Building community resilience by training the trainers!

Our governments and combat agencies are giving us the message that when it comes to disasters and other challenges, they simply cannot be everywhere at every moment, so it is fundamental that we, as communities, build our own capacities.

Resilient Byron, with funding from the Northern Rivers Community Foundation, has offered the chance to do just that. We partnered with OzGreen to provide “Resilient Communities”, a series of free workshops that allowed communities to generate their own solutions to local and global concerns, focusing on seven key areas, which include climate change, fire and ecosystems, water, food, infrastructures and economy, and health resilience.

Resilient Communities is action-oriented. It uses OzGreen’s award-winning community engagement process to empower people to take personal and collective action to prevent, prepare for, respond to and recover from future disasters such as drought, bushfire, heatwave, flood, storm, community infrastructure damage and health emergencies.

As a result of the project…

we trained an average of 11 facilitators who then went on to run 32 workshops in their local areas over seven months. Workshops were provided in Byron Bay, Suffolk Park, Mullumbimby, Main Arm, Uki, Federal/Hinterland, Possum Creek and Lismore.

The project took place from May 2021 to early 2022 and 237 attendances to workshops have been recorded.

Participants to these workshops have undertaken the following actions:

o    Installed or upgraded infrastructure in homes and communities: 4 x water tanks installed, 5x new solar panels and 2x upgraded solar panels, 2x composting toilets, 2x buying electric cars, 10x planting vegetable gardens, 8x planting fire retardant and native trees on properties.

o    Prepared for natural disasters: 84x introduced to RFS Fire Plan, 59x introduced to SES storm and flood plan, 28x introduced to Red Cross Rediplan. 10x cleaned gutters, 8x pruned foliage around their houses to prepare for fire and flood disasters.

o    Created/deepened community networks - 4x neighbourhood WhatsApp groups established (Bangalow, Main Arm, Possum Creek and Suffolk Park), 3x neighbourhood community events hosted (Possum Creek bonfire, Possum Creek Christmas party, Bangalow Christmas party), creation of skills and assets registers and identification of vulnerable community members in progress for 3x neighbourhoods (Bangalow, Possum Creek and Main Arm), planning for disasters at a community level in progress in 4x neighbourhoods (Bangalow, Possum Creek, Main Arm and Suffolk Park).

o    Changed household practices: 32x stopped or reduced buying plastic packaging, 20x committed to using less water, 17x committed to using less electricity.

o    Changed consumption practices: 2x changed from a big bank to a local credit union, 3x changed to a green energy provider, 34x committed to shopping locally.
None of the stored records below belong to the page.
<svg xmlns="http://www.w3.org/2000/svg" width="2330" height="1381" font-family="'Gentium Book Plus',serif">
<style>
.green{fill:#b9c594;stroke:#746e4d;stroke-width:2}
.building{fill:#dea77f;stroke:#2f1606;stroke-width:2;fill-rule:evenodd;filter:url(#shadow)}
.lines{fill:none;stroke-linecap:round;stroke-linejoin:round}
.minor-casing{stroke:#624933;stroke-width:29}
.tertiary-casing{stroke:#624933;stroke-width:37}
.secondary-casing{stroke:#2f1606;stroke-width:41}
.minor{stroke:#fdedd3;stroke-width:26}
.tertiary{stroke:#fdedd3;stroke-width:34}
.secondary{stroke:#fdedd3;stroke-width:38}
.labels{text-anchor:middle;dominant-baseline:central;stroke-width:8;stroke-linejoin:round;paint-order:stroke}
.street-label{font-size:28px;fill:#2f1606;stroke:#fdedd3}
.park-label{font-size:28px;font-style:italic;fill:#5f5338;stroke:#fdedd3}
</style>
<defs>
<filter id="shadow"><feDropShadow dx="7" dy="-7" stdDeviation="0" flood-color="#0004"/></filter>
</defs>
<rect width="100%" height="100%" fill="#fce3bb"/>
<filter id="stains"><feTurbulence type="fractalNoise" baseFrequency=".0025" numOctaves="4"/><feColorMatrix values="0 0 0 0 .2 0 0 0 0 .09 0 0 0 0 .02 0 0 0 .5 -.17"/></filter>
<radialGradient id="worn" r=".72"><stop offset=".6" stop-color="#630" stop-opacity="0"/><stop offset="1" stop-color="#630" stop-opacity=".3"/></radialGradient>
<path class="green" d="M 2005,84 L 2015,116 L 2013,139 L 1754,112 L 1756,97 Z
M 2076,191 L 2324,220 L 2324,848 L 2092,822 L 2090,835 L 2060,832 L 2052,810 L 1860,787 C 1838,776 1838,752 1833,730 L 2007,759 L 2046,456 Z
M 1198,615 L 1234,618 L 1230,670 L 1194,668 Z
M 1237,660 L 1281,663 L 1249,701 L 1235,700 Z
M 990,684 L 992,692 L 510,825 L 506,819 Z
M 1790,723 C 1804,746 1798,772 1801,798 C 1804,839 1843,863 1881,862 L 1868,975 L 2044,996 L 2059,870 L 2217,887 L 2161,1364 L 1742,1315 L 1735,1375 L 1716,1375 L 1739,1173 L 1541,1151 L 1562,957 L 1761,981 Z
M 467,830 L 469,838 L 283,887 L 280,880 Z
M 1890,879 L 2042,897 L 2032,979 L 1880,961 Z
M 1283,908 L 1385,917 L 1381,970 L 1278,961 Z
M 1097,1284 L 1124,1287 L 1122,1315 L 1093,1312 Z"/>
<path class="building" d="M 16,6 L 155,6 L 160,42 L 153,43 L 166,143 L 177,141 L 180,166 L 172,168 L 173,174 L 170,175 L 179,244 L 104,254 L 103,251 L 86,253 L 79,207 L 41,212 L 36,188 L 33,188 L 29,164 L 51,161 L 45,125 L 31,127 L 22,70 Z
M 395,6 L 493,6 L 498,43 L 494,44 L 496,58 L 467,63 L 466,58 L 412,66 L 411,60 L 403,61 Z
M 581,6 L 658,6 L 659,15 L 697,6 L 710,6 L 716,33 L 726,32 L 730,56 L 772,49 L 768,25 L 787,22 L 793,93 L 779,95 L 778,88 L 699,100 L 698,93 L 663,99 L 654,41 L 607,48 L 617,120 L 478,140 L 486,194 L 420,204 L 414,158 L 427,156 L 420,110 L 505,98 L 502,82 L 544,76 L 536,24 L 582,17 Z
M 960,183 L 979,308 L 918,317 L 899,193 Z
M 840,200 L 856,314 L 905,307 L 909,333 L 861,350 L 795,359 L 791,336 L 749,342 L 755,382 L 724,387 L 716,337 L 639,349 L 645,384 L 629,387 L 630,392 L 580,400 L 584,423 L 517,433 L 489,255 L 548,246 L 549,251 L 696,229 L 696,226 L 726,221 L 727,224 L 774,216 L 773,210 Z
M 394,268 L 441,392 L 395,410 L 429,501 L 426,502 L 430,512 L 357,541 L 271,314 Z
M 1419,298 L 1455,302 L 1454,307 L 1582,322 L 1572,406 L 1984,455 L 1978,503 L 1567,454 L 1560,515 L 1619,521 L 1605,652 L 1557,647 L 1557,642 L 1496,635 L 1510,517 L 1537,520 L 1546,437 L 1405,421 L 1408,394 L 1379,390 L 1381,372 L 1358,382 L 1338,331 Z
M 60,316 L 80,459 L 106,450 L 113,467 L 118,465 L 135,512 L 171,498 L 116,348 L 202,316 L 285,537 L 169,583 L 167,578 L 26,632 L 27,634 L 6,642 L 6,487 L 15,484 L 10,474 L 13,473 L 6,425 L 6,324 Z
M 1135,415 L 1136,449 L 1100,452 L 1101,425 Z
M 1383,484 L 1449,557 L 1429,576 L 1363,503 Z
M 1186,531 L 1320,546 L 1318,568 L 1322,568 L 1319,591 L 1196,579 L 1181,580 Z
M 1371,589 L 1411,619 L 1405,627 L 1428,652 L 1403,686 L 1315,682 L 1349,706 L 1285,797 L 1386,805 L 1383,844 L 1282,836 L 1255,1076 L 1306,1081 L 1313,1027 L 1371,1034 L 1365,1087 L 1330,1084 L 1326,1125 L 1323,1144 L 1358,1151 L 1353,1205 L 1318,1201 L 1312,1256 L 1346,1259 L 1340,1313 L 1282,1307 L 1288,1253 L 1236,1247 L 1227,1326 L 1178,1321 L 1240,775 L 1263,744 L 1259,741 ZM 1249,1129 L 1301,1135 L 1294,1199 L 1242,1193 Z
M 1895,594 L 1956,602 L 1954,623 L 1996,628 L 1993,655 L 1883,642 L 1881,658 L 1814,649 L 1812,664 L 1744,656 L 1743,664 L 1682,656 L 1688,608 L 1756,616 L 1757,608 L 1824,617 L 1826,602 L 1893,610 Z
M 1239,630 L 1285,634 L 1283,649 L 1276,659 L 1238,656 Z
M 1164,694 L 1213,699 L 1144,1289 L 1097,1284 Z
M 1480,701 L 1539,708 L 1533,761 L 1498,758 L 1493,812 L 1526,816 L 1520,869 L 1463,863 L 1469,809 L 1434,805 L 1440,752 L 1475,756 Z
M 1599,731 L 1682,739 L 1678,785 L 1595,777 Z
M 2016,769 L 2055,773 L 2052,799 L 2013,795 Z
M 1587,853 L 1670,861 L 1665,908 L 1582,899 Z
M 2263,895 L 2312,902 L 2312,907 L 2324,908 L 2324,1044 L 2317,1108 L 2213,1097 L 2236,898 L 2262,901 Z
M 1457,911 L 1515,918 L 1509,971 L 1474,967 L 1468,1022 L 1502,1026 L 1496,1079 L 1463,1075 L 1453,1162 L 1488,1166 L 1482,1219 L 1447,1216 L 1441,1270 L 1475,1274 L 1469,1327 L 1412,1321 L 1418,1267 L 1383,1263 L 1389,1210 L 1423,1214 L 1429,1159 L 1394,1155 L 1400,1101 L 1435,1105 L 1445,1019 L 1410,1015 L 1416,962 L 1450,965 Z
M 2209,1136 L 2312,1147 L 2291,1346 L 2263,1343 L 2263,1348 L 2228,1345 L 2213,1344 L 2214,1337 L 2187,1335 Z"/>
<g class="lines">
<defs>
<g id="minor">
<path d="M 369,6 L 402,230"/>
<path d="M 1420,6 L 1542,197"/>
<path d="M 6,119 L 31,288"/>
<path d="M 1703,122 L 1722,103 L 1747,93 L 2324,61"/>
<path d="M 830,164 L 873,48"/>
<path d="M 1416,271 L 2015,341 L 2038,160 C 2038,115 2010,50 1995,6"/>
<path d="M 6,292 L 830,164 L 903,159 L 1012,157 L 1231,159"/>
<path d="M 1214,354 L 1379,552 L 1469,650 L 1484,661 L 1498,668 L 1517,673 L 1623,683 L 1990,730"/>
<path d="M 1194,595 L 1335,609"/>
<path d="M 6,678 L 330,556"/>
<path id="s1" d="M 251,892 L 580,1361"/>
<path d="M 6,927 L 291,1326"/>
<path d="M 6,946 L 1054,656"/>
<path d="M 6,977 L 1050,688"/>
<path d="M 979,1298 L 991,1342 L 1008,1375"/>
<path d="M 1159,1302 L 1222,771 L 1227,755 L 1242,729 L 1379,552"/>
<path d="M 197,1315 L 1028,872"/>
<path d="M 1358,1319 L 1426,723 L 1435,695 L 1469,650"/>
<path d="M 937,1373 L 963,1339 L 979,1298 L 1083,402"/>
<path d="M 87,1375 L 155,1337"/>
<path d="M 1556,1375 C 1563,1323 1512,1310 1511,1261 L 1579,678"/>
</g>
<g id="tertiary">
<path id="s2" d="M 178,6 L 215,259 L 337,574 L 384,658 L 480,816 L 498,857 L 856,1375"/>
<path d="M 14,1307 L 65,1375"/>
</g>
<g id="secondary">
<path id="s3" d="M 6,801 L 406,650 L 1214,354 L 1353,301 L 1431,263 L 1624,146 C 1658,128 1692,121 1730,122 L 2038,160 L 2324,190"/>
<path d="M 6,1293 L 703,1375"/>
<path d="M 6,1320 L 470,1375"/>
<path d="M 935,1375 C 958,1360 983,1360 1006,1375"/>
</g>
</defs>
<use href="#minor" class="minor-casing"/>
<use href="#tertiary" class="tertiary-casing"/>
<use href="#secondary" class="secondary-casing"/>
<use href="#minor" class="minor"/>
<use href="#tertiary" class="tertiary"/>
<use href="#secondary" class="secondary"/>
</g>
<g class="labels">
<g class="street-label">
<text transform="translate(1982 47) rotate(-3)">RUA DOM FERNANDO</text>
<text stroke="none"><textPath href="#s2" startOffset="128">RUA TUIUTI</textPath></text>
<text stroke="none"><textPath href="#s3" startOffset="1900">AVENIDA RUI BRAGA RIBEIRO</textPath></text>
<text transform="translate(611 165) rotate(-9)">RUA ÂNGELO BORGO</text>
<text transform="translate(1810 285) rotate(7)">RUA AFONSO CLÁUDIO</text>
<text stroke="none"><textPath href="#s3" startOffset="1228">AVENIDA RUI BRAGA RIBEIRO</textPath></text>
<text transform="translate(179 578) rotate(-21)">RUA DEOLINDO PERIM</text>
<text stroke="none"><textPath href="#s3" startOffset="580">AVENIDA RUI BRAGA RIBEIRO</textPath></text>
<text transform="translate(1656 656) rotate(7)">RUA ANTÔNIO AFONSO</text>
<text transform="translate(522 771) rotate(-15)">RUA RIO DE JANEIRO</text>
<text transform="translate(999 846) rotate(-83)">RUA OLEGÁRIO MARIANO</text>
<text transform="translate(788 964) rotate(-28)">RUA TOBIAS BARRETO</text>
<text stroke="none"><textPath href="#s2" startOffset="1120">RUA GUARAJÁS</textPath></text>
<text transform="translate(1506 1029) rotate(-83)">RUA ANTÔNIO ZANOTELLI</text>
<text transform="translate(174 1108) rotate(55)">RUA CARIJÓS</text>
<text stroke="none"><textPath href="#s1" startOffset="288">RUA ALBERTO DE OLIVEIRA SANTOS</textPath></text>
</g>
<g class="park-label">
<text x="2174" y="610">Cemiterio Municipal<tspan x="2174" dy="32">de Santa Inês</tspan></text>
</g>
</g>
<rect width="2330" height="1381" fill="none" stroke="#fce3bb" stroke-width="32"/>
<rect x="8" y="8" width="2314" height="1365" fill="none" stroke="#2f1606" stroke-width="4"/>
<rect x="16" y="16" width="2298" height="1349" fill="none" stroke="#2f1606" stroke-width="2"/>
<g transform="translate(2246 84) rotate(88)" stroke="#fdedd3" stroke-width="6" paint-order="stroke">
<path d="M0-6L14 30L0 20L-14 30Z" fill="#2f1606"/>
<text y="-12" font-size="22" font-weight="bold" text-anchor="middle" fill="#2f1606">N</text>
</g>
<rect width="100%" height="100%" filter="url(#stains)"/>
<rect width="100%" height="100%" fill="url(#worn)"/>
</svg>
o    Lobbied all levels of government for change: 12x wrote letters to local MPs, 2x posed questions to Council candidates, etc. This program has given people the confidence and motivation to participate actively in the democratic process in order to make themselves and their communities, as well as their democracy, more resilient.
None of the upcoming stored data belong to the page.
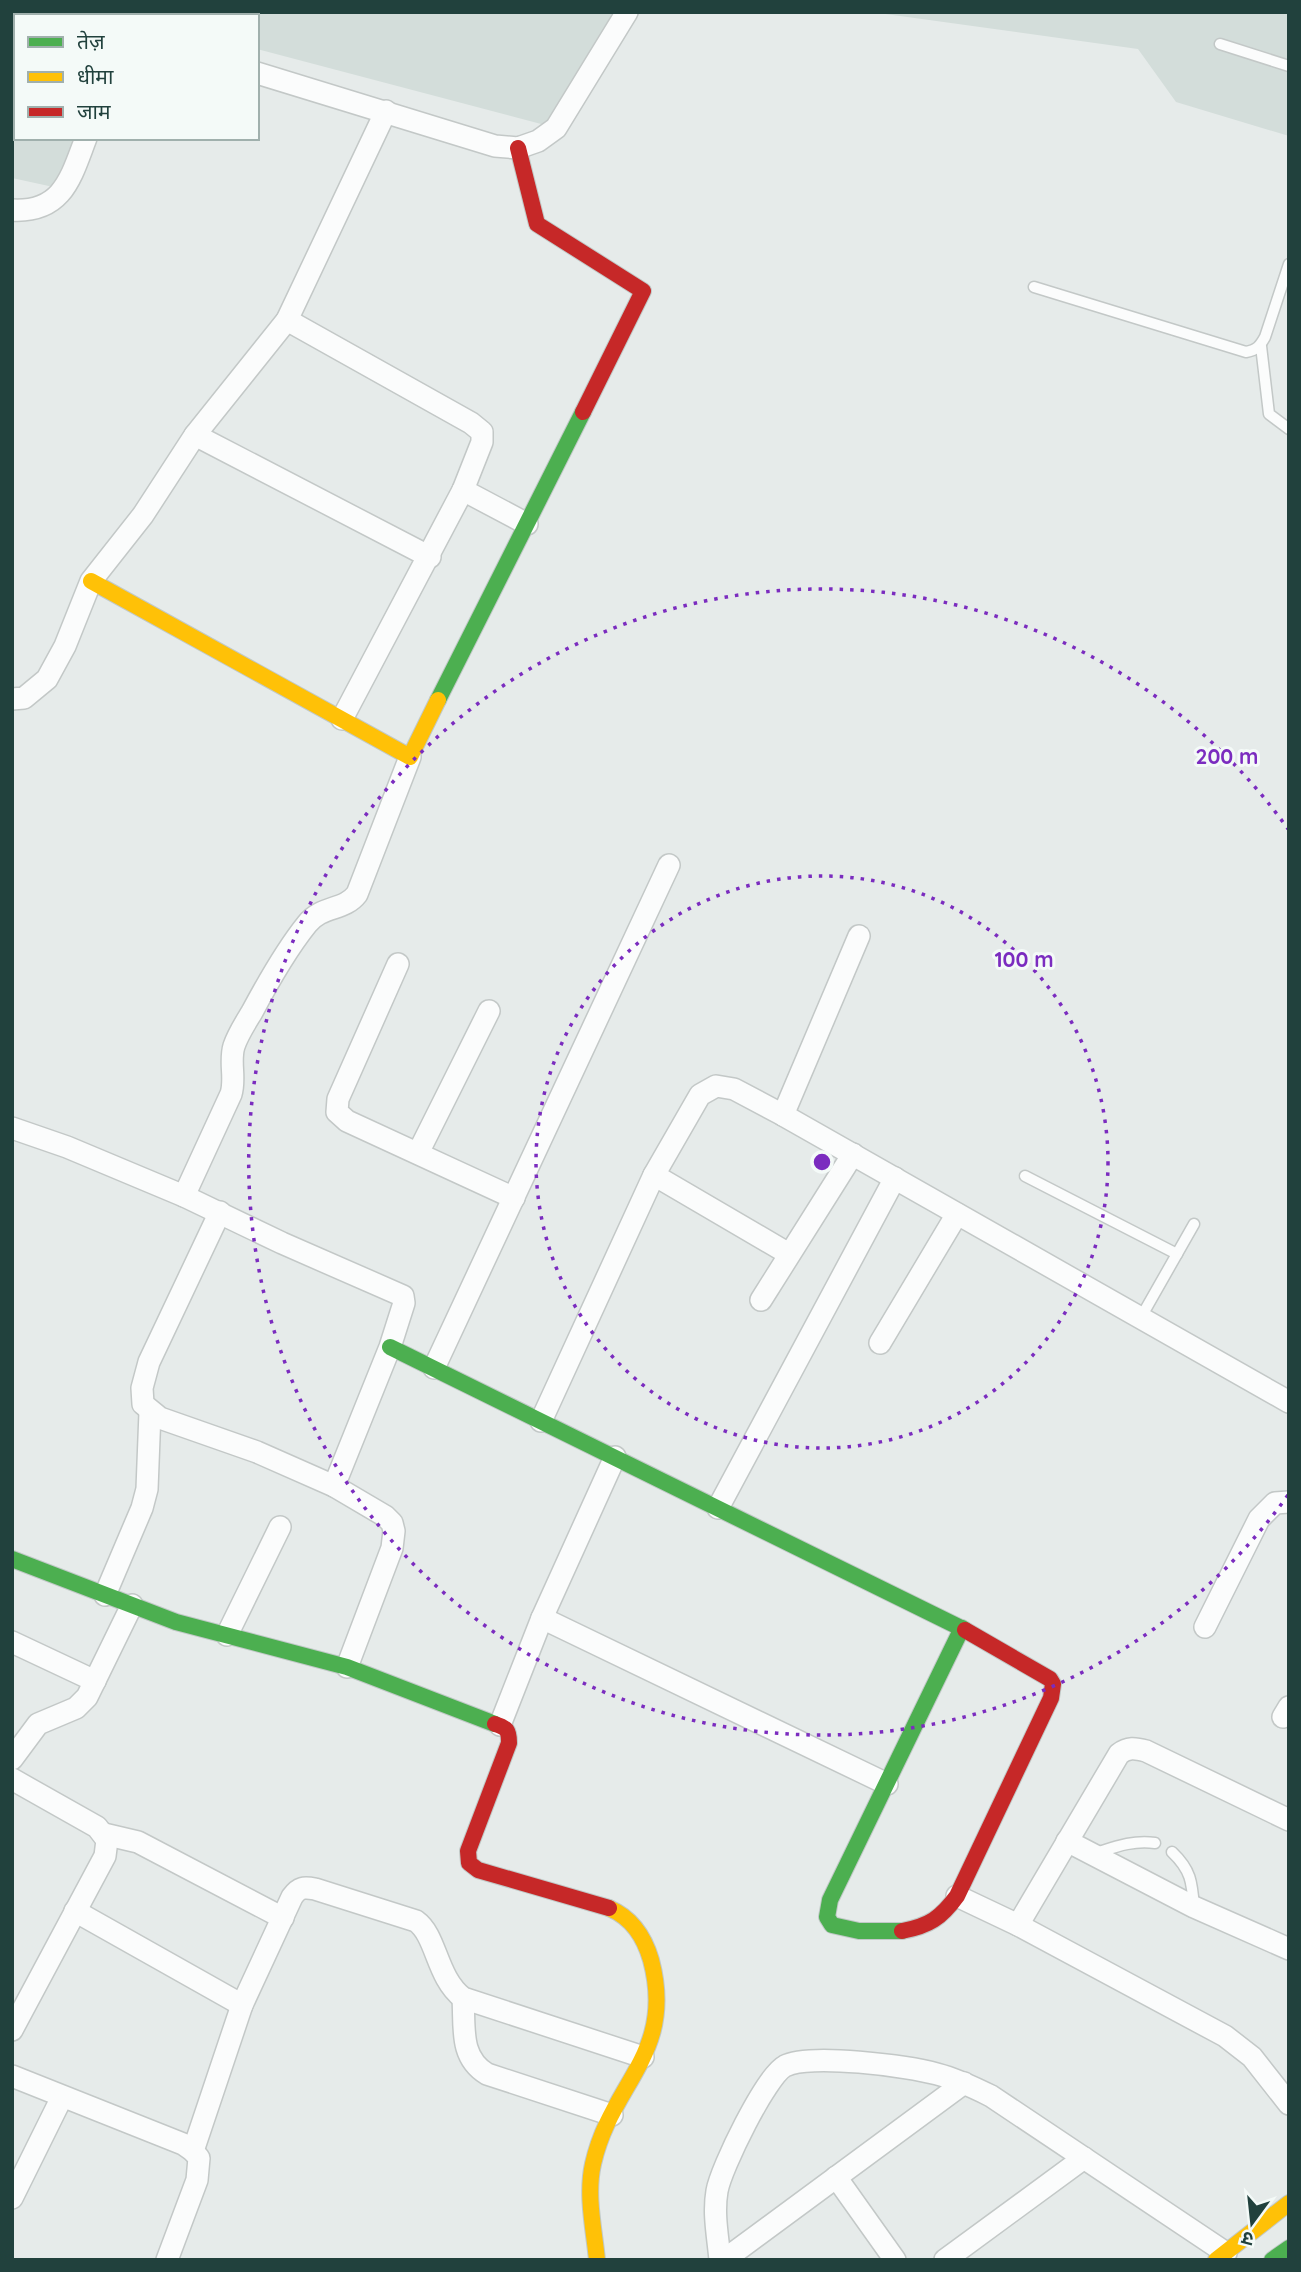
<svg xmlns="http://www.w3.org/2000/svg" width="1301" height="2272" font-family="Quicksand,'Noto Sans Devanagari',sans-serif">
<rect width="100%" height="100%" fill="#e6ebea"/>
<g fill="#d3ddda">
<path d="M 12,12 L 613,12 L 560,129 L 257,49 L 257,16 L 16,16 L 16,138 L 87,138 L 58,188 L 12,178 Z"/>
<path d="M 871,12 L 1289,12 L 1289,136 L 1176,102 L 1138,49 Z"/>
</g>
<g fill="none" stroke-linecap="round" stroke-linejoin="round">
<g stroke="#c3c8c7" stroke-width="13">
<g id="lane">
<path d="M 52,12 L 65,16"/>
<path d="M 1220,44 L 1289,66"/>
<path d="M 1034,287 L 1246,352 C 1257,350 1260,346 1265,337 L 1289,264"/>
<path d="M 1261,346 L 1269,414 L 1289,429"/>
<path d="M 1025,1176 L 1177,1254"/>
<path d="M 1140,1319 L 1194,1224"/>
<path d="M 1172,1852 C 1191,1870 1192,1882 1194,1907"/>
<path d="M 1093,1854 C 1115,1847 1132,1840 1155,1843"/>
</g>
</g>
<g stroke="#c3c8c7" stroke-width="24">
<g id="street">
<path d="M 257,73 L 495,146 L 518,148 L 538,141 L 556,128 L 627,12"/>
<path d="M 12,210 C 63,213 71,177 86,138"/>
<path d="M 287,320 L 471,423 L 482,432 L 482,442 L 463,490 L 342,719"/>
<path d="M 195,435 L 430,557"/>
<path d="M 463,490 L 527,524"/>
<path d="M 12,699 L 24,698 L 47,679 L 65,646 L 91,581 L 143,515 L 195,435 L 287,320 L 386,111"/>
<path d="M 398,964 L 338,1099 L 337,1112 L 347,1121 L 514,1198"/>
<path d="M 783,1115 L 859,936"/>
<path d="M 12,1128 L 67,1147 L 184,1196 L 282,1243 L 403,1296 L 404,1303 L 390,1347 L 334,1486"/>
<path d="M 418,1153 L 489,1011"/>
<path d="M 654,1175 L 789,1254"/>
<path d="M 184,1196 L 231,1094 C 236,1078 229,1062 234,1046 C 238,1034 246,1022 252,1012 C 268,982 286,950 307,924 C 322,905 344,911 357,894 L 410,757"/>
<path d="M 220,1212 L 149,1362 L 142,1388 L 143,1404 L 160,1418 L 257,1452 L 334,1486 L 385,1516 L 392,1523 L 394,1531 L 392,1548 L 347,1667"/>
<path d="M 761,1300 L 853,1154"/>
<path d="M 880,1343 L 957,1214"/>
<path d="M 434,1368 L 669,865"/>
<path d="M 541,1421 L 654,1175 L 700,1095 L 716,1086 L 734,1089 L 783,1115 L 1289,1402"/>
<path d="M 718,1508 L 895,1178"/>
<path d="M 105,1595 L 142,1508 L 147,1489 L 150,1412"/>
<path d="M 542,1618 L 887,1784"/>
<path d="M 1205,1627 L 1259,1519 L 1275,1503 L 1289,1502"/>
<path d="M 227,1635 L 280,1527"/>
<path d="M 12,1642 L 95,1681"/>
<path d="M 1283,1717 L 1289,1707"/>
<path d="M 500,1725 L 542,1618 L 615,1457"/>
<path d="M 12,1759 L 38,1724 L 76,1708 L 87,1697 L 132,1605"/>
<path d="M 12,1779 L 97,1827 L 107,1840 L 105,1856 L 12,2030"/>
<path d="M 104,1834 L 138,1842 L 283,1918"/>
<path d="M 1067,1841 L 1194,1907 L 1289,1949"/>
<path d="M 957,1896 L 1018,1925 L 1225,2036 L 1252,2057 L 1289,2104"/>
<path d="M 75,1911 L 242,2005"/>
<path d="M 1018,1925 L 1119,1754 C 1128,1747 1135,1748 1146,1751 L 1289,1820"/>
<path d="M 463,1998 C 465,2027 459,2057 487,2074 L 612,2115"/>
<path d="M 12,2076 L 183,2144 L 193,2151 L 199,2158 L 197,2180 L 167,2260"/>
<path d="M 193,2151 L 242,2005 L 292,1897 C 299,1887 304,1887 315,1889 L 416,1921 C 437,1936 436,1977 463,1998 L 643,2057"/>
<path d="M 836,2177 L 895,2260"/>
<path d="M 12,2198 L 62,2097"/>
<path d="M 720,2260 C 718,2237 713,2214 717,2191 C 721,2168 766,2076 785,2066 C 808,2053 909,2066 937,2074 C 956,2079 973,2087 991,2096 L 1226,2253"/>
<path d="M 724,2260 L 964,2083"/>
<path d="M 945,2260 L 1084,2158"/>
</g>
</g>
<g stroke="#c1c9c7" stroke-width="18">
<g id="fast">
<path d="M 438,700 L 583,412"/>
<path d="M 390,1347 L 965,1630"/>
<path d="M 12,1559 L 176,1622 L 347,1667 L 495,1724"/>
<path d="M 902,1931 L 859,1931 L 832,1925 L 827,1917 L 830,1900 L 962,1628"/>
<path d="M 1272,2260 L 1289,2248"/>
</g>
</g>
<g stroke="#c1c9c7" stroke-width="18">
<g id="slow">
<path d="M 91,581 L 410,757 L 438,700"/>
<path d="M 597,2260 C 594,2229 586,2195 593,2164 C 611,2083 676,2054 651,1960 C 644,1936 632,1918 609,1908"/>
<path d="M 1216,2260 L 1289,2203"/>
</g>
</g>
<g stroke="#c1c9c7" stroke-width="18">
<g id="jam">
<path d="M 518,148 L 537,224 L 643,291 L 583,412"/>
<path d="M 495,1724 C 507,1728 509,1730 509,1743 L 468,1851 L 469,1863 L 478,1870 L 609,1908"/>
<path d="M 902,1931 C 929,1926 941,1918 957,1896 L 1051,1698 L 1053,1684 L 1050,1679 L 965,1630"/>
</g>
</g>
<use href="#lane" stroke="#fbfcfc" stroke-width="10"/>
<use href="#street" stroke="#fbfcfc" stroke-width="21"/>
<use href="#fast" stroke="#4caf50" stroke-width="16"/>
<use href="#slow" stroke="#ffc107" stroke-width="16"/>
<use href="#jam" stroke="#c62828" stroke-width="16"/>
</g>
<g fill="none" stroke="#7b2cbf" stroke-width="3.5" stroke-dasharray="3.5 7">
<circle cx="822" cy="1162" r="286"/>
<path d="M1288 1495A573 573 0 1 1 1288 829"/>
</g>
<circle cx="822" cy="1162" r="10" fill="#7b2cbf" stroke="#f4faf8" stroke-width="3.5"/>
<g font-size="21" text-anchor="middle" font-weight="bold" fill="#7b2cbf" stroke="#f4faf8" stroke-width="6" stroke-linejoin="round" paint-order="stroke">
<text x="1227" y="764">200 m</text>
<text x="1024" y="967">100 m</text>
</g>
<rect width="1301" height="2272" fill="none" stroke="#21413d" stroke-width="28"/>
<rect x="14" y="14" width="245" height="126" fill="#f4faf8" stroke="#a0b0ad" stroke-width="2"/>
<rect x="28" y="37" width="35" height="10" fill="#4caf50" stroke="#a0b0ad" stroke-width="2"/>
<text x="77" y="49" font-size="21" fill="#21413d">तेज़</text>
<rect x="28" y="72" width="35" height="10" fill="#ffc107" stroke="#a0b0ad" stroke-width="2"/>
<text x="77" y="84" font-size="21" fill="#21413d">धीमा</text>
<rect x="28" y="107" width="35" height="10" fill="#c62828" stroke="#a0b0ad" stroke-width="2"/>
<text x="77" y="119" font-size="21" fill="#21413d">जाम</text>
<g transform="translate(1252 2223) rotate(195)" stroke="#f4faf8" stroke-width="5" paint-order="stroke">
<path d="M0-5L12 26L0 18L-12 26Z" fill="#21413d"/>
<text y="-10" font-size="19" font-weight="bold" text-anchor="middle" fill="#21413d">उ</text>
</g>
</svg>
o    Researched and disseminated information: e.g. on local fire conditions, on best practices, on infrastructure - disseminated via newspaper articles and letters to the editor of The Echo (e.g. ‘Worried about the impact of fire on your community?’, 16/7/21; ‘Waste to Energy’, 27/10/21, ‘Water resilience’, 23/9/21). The Resilient Communities project has been the subject of six separate BayFM radio interviews with RB leaders and community facilitators on the EcoFutures program (9/6/2021, 16/6/2021, 28/7/2021, 16/9/2021, and two on 8/12/2021). Information has also been disseminated via community meetings/workshops, social gatherings, market stalls, etc.